DATA UNDER STUDY =
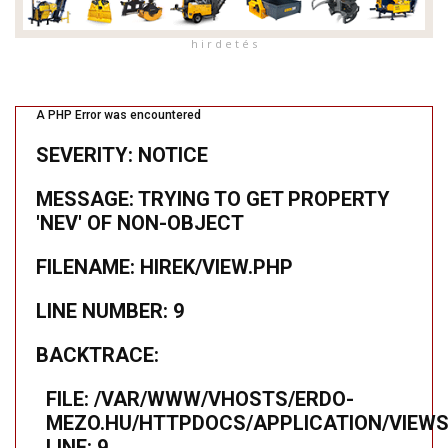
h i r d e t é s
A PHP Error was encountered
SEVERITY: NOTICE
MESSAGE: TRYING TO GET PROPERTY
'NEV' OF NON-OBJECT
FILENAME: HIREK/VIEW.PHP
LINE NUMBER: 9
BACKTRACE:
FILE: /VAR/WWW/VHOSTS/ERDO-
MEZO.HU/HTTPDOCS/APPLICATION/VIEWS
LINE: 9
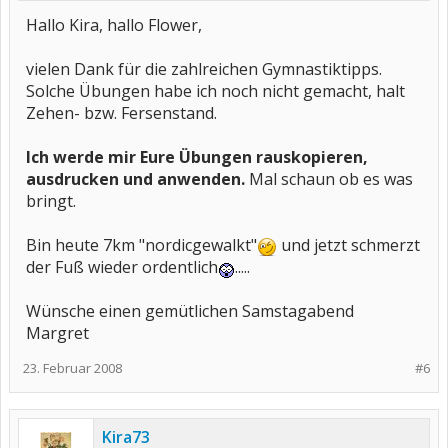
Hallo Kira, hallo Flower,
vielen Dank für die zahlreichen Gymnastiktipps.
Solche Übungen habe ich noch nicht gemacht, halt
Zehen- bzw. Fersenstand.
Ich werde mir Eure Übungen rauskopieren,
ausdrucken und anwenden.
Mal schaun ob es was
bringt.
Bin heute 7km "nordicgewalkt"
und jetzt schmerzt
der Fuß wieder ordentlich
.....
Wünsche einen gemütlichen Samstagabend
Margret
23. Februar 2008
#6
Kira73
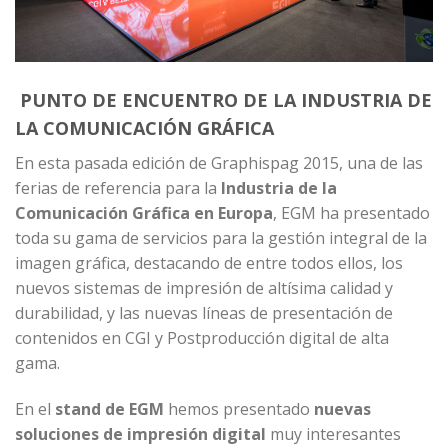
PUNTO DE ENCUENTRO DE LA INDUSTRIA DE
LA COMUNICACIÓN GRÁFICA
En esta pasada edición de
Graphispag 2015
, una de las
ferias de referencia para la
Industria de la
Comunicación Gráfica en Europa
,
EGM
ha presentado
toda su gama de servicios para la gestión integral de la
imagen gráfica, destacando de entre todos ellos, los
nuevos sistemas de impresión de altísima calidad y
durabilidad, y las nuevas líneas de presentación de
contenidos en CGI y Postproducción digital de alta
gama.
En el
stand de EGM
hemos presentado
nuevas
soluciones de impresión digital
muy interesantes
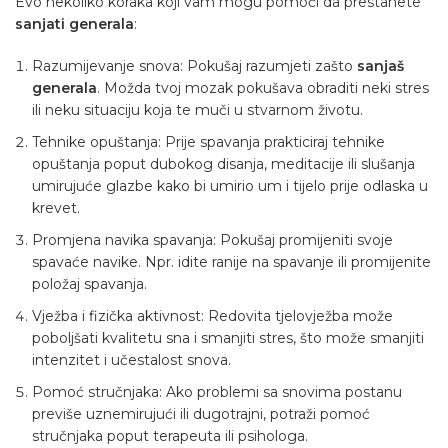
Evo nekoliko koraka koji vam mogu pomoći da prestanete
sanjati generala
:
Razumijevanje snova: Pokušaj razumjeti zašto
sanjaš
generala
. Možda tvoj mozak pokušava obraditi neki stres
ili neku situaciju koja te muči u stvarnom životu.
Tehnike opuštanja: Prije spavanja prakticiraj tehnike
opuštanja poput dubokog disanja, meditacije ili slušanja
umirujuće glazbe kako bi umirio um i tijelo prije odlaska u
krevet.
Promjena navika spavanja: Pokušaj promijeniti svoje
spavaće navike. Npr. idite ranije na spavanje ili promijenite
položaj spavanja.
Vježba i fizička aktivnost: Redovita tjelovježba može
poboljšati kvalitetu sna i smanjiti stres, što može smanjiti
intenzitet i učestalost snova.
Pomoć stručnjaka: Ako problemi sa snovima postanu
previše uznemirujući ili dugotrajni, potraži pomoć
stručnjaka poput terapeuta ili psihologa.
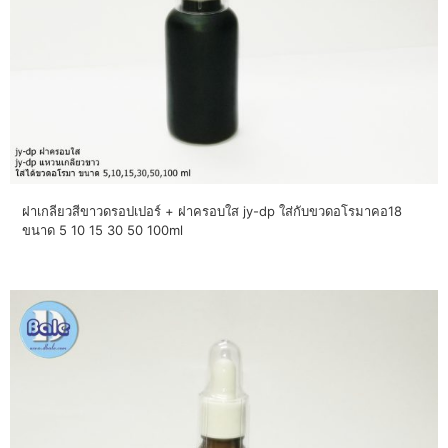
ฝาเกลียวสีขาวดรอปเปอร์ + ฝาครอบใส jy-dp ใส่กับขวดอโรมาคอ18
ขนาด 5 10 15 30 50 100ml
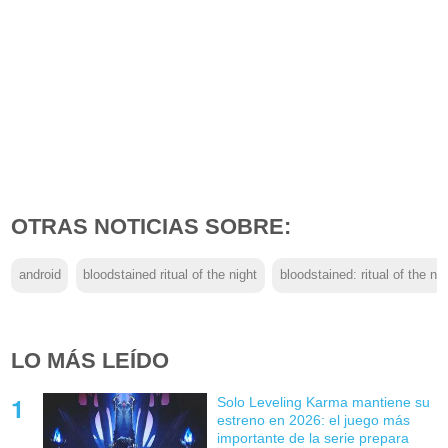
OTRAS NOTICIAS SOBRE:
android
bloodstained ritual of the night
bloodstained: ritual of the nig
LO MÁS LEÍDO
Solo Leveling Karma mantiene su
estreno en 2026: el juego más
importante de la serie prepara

==

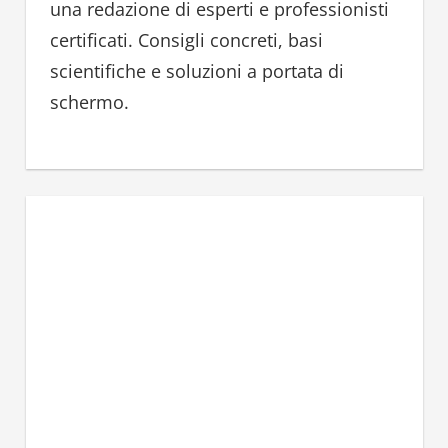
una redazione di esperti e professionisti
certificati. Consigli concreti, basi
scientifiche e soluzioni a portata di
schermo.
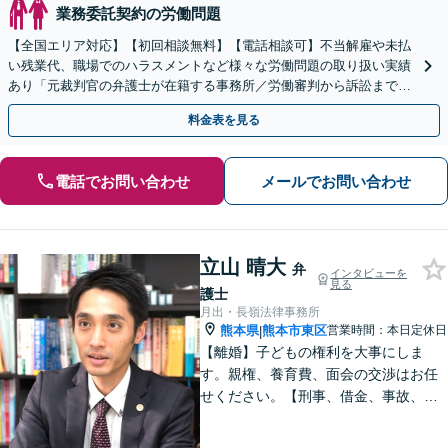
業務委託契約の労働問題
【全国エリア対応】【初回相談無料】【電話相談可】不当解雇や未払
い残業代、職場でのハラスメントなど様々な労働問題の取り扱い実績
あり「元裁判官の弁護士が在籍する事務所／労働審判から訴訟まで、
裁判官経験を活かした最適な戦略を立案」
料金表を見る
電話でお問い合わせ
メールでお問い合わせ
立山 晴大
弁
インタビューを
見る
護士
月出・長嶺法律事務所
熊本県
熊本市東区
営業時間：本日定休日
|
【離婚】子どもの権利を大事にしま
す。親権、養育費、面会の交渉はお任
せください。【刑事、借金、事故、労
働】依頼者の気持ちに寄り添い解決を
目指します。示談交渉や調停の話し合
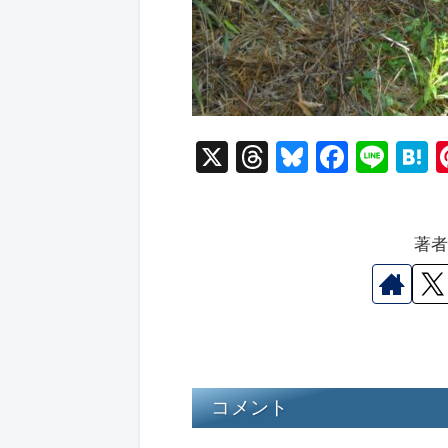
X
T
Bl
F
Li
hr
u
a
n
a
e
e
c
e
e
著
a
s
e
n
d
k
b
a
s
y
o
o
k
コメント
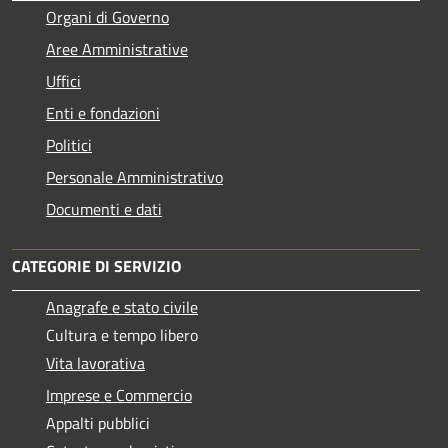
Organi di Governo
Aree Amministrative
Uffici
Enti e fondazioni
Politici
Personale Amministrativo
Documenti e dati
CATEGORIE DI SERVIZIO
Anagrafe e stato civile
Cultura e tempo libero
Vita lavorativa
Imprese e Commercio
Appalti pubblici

TASK OBJECTIVE =
From the records above, output only the lines starting at the one containing "Mal schaun ob es was" and ending at the one containing "Graphispag 2015", word for word. Pictures stay out.

RESPONSE FOR THIS EXERCISE =
Mal schaun ob es was
bringt.
Bin heute 7km "nordicgewalkt"
und jetzt schmerzt
der Fuß wieder ordentlich
.....
Wünsche einen gemütlichen Samstagabend
Margret
23. Februar 2008
#6
Kira73
PUNTO DE ENCUENTRO DE LA INDUSTRIA DE
LA COMUNICACIÓN GRÁFICA
En esta pasada edición de
Graphispag 2015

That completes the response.